Weltweit werden immer mehr Journalisten Opfer von Entführungen. Im zu Ende gehenden Jahr wurden mindestens 51 Medienvertreter im Zusammenhang mit ihrer Arbeit entführt, 18 mehr als im Jahr zuvor, heißt es in der am Donnerstag in Berlin veröffentlichten Jahresbilanz der Journalistenvereinigung "Reporter ohne Grenzen". Die Neutralität und Arbeit von Journalisten werde nicht mehr länger respektiert, wie die ansteigende Zahl von Kidnappings zeige. Besonderes Risiko bestehe in Afghanistan und Nigeria, unterstrich Generalssekretär Jean-Francois Julliard.
Weniger getötete Journalisten als im Vorjahr
Dagegen sank die Zahl der in Kriegsgebieten getöteten Journalisten 2010 gegenüber dem Vorjahr um ein Viertel auf insgesamt 57. Dabei werde es immer schwieriger, die Verantwortlichen zu identifizieren, heißt es in dem Jahresbericht von "Reporter ohne Grenzen" weiter. Die meisten Morde an Journalisten gingen auf das Konto von organisierten kriminellen Vereinigungen und Milizen. Um nicht Komplizen der Mörderer zu werden, müssten Regierungen gegen diese Täter vorgehen und die weit verbreitete Straflosigkeit bekämpfen, betonte der Generalssekretär.
Die meisten Medienvertreter kamen 2010 in Pakistan ums Leben, wo elf Journalisten getötet wurden. Neben Pakistan bezeichnete "Reporter ohne Grenzen" noch den Irak und Mexiko als die gegenüber Journalisten gewalttätigsten Staaten des Jahrzehnts. Besonders gefährdet sei das Leben von Medienvertretern außerdem in Afghanistan, Kolumbien, auf den Philippinen, in Russland und Somalia. Zwei Journalisten wurden im zu Ende gehenden Jahr auch in Europa ermordet: in Griechenland und Lettland.
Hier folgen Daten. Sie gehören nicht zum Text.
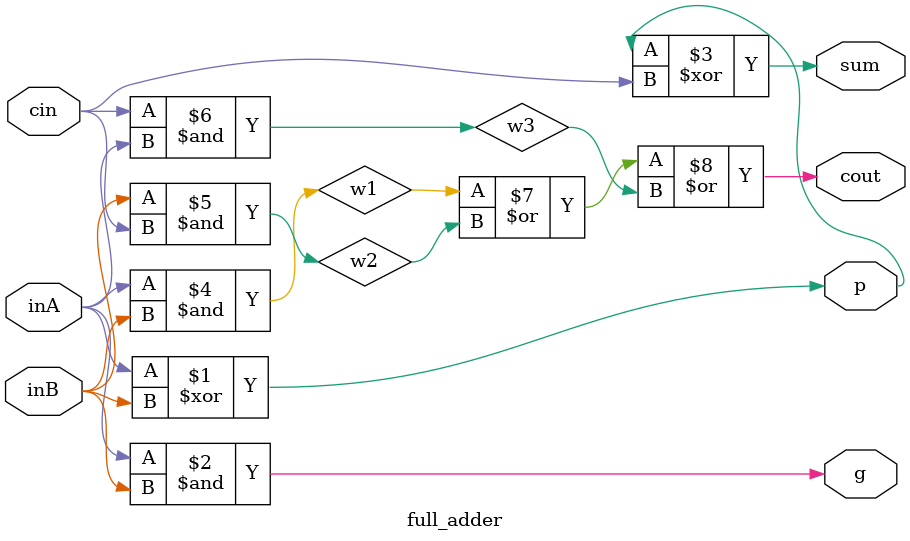
<source format=v>
`timescale 1ns / 1ps
module full_adder(inA, inB, cin, sum, cout, p, g
    );
	
	// Assigning ports as in/out
	input inA, inB, cin;
	output sum, cout, p, g;

	// Logic for p (propagate carry)
	// p = a^b
	xor propagator(p, inA, inB);
	
	// Logic for g (generate carry)
	// g = ab
	and generator(g, inA, inB);
	// Logic for sum
	// sum = a^b^c = p^c
	xor g1(sum, p, cin);
	
	// Logic for carry-out
	// cout = ab + bc + ca
	wire w1, w2, w3;
	and g2(w1, inA, inB);
	and g3(w2, inB, cin);
	and g4(w3, cin, inA);
	or g5(cout, w1, w2, w3);
	
	// 
	
endmodule

</source>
Die Zahl der weltweit verhafteten Journalisten sank den Angaben zufolge gegenüber dem Vorjahr um sieben Prozent auf 535. Mindestens 1.374 Medienvertreter wurden angegriffen oder bedroht, ein Rückgang um 82. Die Anzahl der Verhaftungen von Internet-Bloggern und Internetnutzern blieb nahezu gleich bei 152. Zudem wurden 52 Angriffe auf Blogger registriert, 14 Prozent weniger als 2009. Die Zahl der Staaten, in denen Internetzensur ausgeübt werde, stieg laut "Reporter ohne Grenzen" um zwei auf insgesamt 62 Staaten. 127 Journalisten aus 23 Ländern mussten in diesem Jahr ihre Heimat wegen Gewalt und Verfolgung verlassen, allein 30 aus dem Irak, 15 aus Eritrea und Somalia.